10.3. The Buyer undertakes to inform Voronet immediately of any abuse or violation of which he has knowledge, and also undertakes to offer all the necessary support in order to protect and defend the aforementioned rights.
11. Force Majeure
11.1. The parties may suspend the execution of their contractual obligations whenever said execution is impossible or reasonably burdensome for an unpredictable cause and independent of their will, such as, for example, delays in the delivery of raw materials.
11.2. The party that wishes to avail itself of this clause must communicate and prove immediately and in writing to the other party the presence and cessation of the cause of force majeure.
11.3. Whenever the suspension due to a cause of force majeure extends for more than six weeks, the parties have the right to terminate the contract, with prior written notice 10 days.
12. Applicable law
The parties expressly agree that this contract shall be governed and construed, in all its terms and conditions, in accordance with current Spanish legislation.
13. Competent forum
Any dispute that arises between the parties regarding the interpretation or execution of this contract and / or general conditions of sale, will be the exclusive competence of the courts of Barcelona.
14. Confidentiality and personal data protection
In compliance with the provisions of the current regulations on personal data protection, Voronet informs, and the Buyer agrees that: all personal data provided by the Buyer will be included in files that are the responsibility of Voronet, which will treat them confidentially and with the order to manage, process and administer the contractual relationship with the Buyer and carry out the corresponding accounting, administrative treatment as well as, in case, promote or publicize the products offered by Voronet and that may be of interest to the Buyer.
Likewise, the Buyer undertakes to process the personal data that it may know about Voronet employees, due to their mutual commercial relationships, in accordance with the obligations imposed by the personal data protection regulations.
The legitimacy to carry out these treatments is based on the contractual relationship in the first place and, where appropriate, the legitimate interest of Voronet to carry out commercial or loyalty campaigns with its clients.
For the exercise of the rights conferred by current legislation, the Buyer may address by writing: C / Santa Anna 101, Nave A, Pol.
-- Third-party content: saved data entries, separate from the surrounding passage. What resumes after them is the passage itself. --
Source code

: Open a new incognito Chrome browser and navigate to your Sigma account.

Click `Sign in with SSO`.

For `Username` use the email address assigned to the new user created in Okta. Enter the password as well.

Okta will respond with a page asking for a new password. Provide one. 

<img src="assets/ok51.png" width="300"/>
Ind. La Clota, 08290, Cerdanyola del Vallès, Barcelona Spain, or by sending an email to email@example.com
The nullity, total or partial of some of the present general conditions of sale will not suppose the nullity of the rest that will remain valid and enforceable.
These conditions will be valid as long as Voronet does not publish others on a later date.
These general terms and conditions exist in a Spanish and English language version. In case of contradiction between both versions the Spanish version shall prevail.